Borderline issues Featured

8:00pm EDT September 25, 2008

Local distributors are an excellent resource to help companies penetrate global markets. But the distribution of products in non-U.S. jurisdictions presents legal challenges that business owners need to consider when structuring distributor relationships.

“Local laws will differ in each jurisdiction, although the European Union has adopted various directives intended to create a consistent body of distribution laws and regulations for the member countries,” said Mary Wasik, partner, Corporate Practice Group, Levenfeld Pearlstein, LLC in Chicago. “Obtaining competent and responsive local counsel is recommended to provide the necessary guidance.”

Smart Business asked Wasik why non-competition restrictions may not be permissible overseas, how to best protect intellectual property and what to consider when terminating a foreign distributing relationship.

How should a foreign distribution network be structured?

Your decision to distribute products through third-party distributors or through sales agents will depend upon the nature of your product and the market in which it is distributed. The laws and regulations of the applicable jurisdiction may provide your distributor with certain rights and benefits and impose obligations on you, which vary with the legal structure of your relationship.

Can you restrict a distributor from selling competing products?

In the U.S., you may restrict a distributor from selling competing products during the period of your relationship and for some time after the relationship ends. The European Union has, however, adopted strict regulations regarding restrictions on competition. Non-competition restrictions are not permissible when they reduce the availability of competitive goods in the relevant markets where the goods are sold or purchased.
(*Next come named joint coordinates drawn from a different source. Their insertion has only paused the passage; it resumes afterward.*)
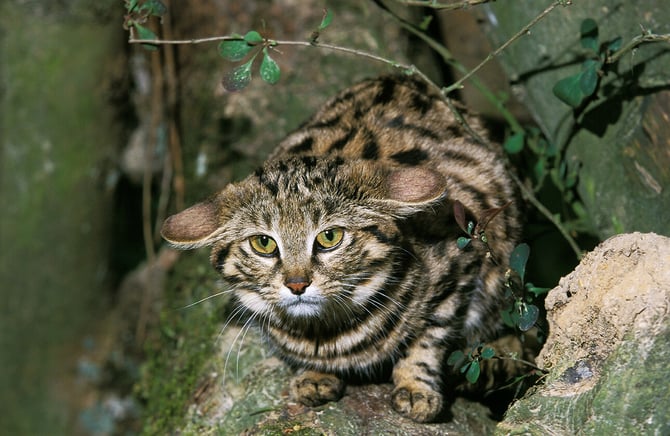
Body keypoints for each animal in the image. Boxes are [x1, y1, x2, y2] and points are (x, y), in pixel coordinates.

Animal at [161, 76, 520, 422]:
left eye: (329, 237)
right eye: (263, 243)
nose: (297, 284)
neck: (327, 334)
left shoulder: (462, 262)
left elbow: (431, 335)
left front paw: (416, 386)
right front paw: (314, 374)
If restrictions are permitted, you can prohibit a distributor from distributing competitive goods during the term of your relationship, and then only up to five years. Restrictions after termination are only permitted for up to one year, if necessary to protect your substantial and indispensable techniques and know-how. It is not an infringement of EU regulations if you require that nonpublic proprietary information be kept confidential. The decision to impose a restrictive covenant and the likelihood of enforceability should be addressed with local counsel, particularly if there is a risk that information, techniques and knowhow given to a distributor might be shared with a competitor.

What should be considered before a distribution relationship is terminated?

The laws of foreign jurisdictions will sometimes impose legal requirements on the manner in which your distribution relationship can be terminated. The distributor may also be entitled to monetary entitlements. For example, under the EU agency regulations, the activities of the agent may be considered to have contributed to your good will and, therefore, unless appropriately addressed in your distributor agreement, the agent could arguably be entitled to compensation for the loss of future commissions. Further, under certain circumstances, EU agency regulations might require a minimum of three months notice of termination. If you and your distributor continue to perform under an expired agreement, a question could arise as to whether you or the distributor intended the agreement to continue for an indefinite term. In Middle Eastern jurisdictions, local recordation requirements could cause the distributor to obtain affirmative distribution rights, which could interfere with your ability to subsequently appoint other distributors.

What steps should be taken to protect intellectual property?

Filings for local trademark and patent protections are obvious first steps in preserving your intellectual property in foreign jurisdictions. Provisions in contracts that affirm your interest in IP are also necessary, but sometimes a distributor will also want to use the name of the product or manufacturing company in its business name. If this is acceptable, address this issue by the grant of a license to the distributor to use the name and require that such use ceases if your relationship ends. Police the use of your trademarks in all potentially applicable classes. If trademark registrations have not been made, sometimes the distributor will make filings in its own name. Further, such filings could be in different trademark classes that could be of value at some point in the future.

What law should govern the agreement between a product owner and distributor?

Any well-established body of law can be selected to govern your distributor relationship, but of primary importance is the question of whether a judgment issued by a court in the governing jurisdiction will be recognized and enforced by a court in the jurisdiction where the distributor is located. Some jurisdictions, particularly in the Middle East and Asia, will more readily enforce an arbitration ruling by an international arbitration body, so disputes may be best resolved through arbitration.